Does the limit `lim_(x rarr oo) e^x/x^2 rarr oo` exist? If so evaluate it.

Answer 1

`+oo`

Explanation:

The simple explanation is that the `e^x` function increases much faster than the `x^2` function, so as we reach arbitrarily large positive x, the numerator will become orders of magnitude larger than the denominator.

The slightly more complex method is L'HOPITAL'S RULE, which states that `lim_(x->n)f(x)/g(x) = lim_(x->n)(f'(x))/(g'(x))`. This can be extended to higher order derivatives, such as second order (e.g. `(f''(x))/(g''(x)`, etc.

The derivative of the numerator is simply `e^x`; same for the second derivative, the third, etc.
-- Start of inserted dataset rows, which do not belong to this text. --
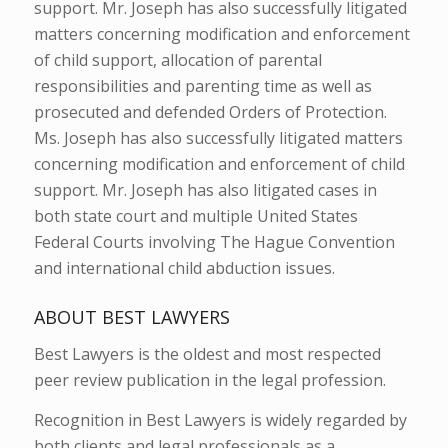
support. Mr. Joseph has also successfully litigated
matters concerning modification and enforcement
of child support, allocation of parental
responsibilities and parenting time as well as
prosecuted and defended Orders of Protection.
Ms. Joseph has also successfully litigated matters
concerning modification and enforcement of child
support. Mr. Joseph has also litigated cases in
both state court and multiple United States
Federal Courts involving The Hague Convention
and international child abduction issues.
ABOUT BEST LAWYERS
Best Lawyers is the oldest and most respected
peer review publication in the legal profession.
Recognition in Best Lawyers is widely regarded by
both clients and legal professionals as a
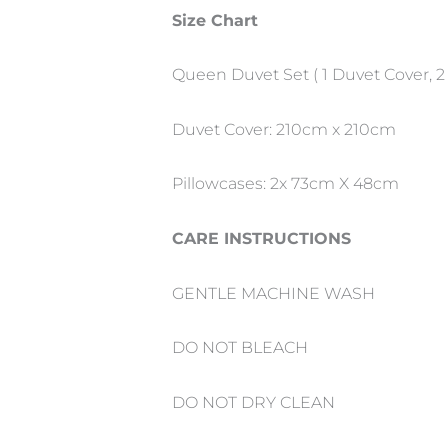
Size Chart
Queen Duvet Set ( 1 Duvet Cover, 2
Duvet Cover: 210cm x 210cm
Pillowcases: 2x 73cm X 48cm
CARE INSTRUCTIONS
GENTLE MACHINE WASH
DO NOT BLEACH
DO NOT DRY CLEAN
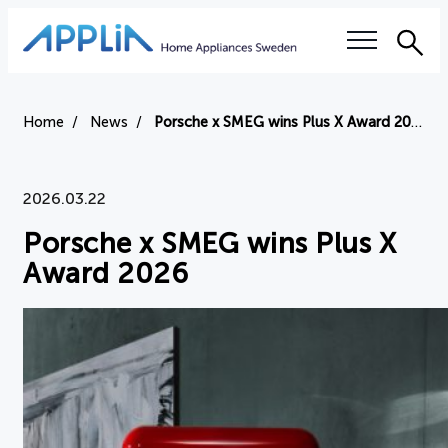
Sea
Our questions
Home
News
Porsche x SMEG wins Plus X Award 2026
Electronics tax
2026.03.22
Right to repair
Porsche x SMEG wins Plus X
Award 2026
Authorized service workshops
Training
Sustainability
Industry terms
The derivative of `x^2` is `2x`, and the second order derivative is 2.

Using this, we can find...

`lim_(x->+oo)e^x/x^2 = lim_(x->+oo)e^x/(2x) = lim_(x->+oo)e^x/2 = e^oo/2 = oo`

Since we know this limit is simply `+oo` for the second derivative, it is also true for the first derivative and the original function.

Answer 2

`lim_(x rarr oo) e^x/x^2 rarr oo`

Explanation:

If we look at the power series (Maclaurin Series) for `e^x` we have:

`e^x = 1 + x + (x^2)/(2!) + (x^3)/(3!) + (x^4)/(4!) + (x^5)/(5!) + ...`

Dividing by `x^2`, we get:

`e^x/x^2 = 1/x^2{1 + x + (x^2)/(2!) + (x^3)/(3!) + (x^4)/(4!) + (x^5)/(5!) + ... }`
`\ \ \ \ \ = 1/x^2 + 1/x + 1/(2!) + (x)/(3!) + (x^2)/(4!) + (x^3)/(5!) + ...`

Now, if we take the limit as `x rarr oo`, we have:

`lim_(x rarr oo) e^x/x^2 = lim_(x rarr oo){1/x^2 + 1/x + 1/(2!) + (x)/(3!) + (x^2)/(4!) + ... }`

Clearly the first two terms vanish as `x rarr oo`, leaving

`lim_(x rarr oo) e^x/x^2 = lim_(x rarr oo){ 1/(2!) + {x)/(3!) + (x^2)/(4!) + (x^3)/(5!) + ... }`

And for large `x`, each term increase without bound, and so therefore does the sum of those unbound terms, thus:

`lim_(x rarr oo) e^x/x^2 rarr oo`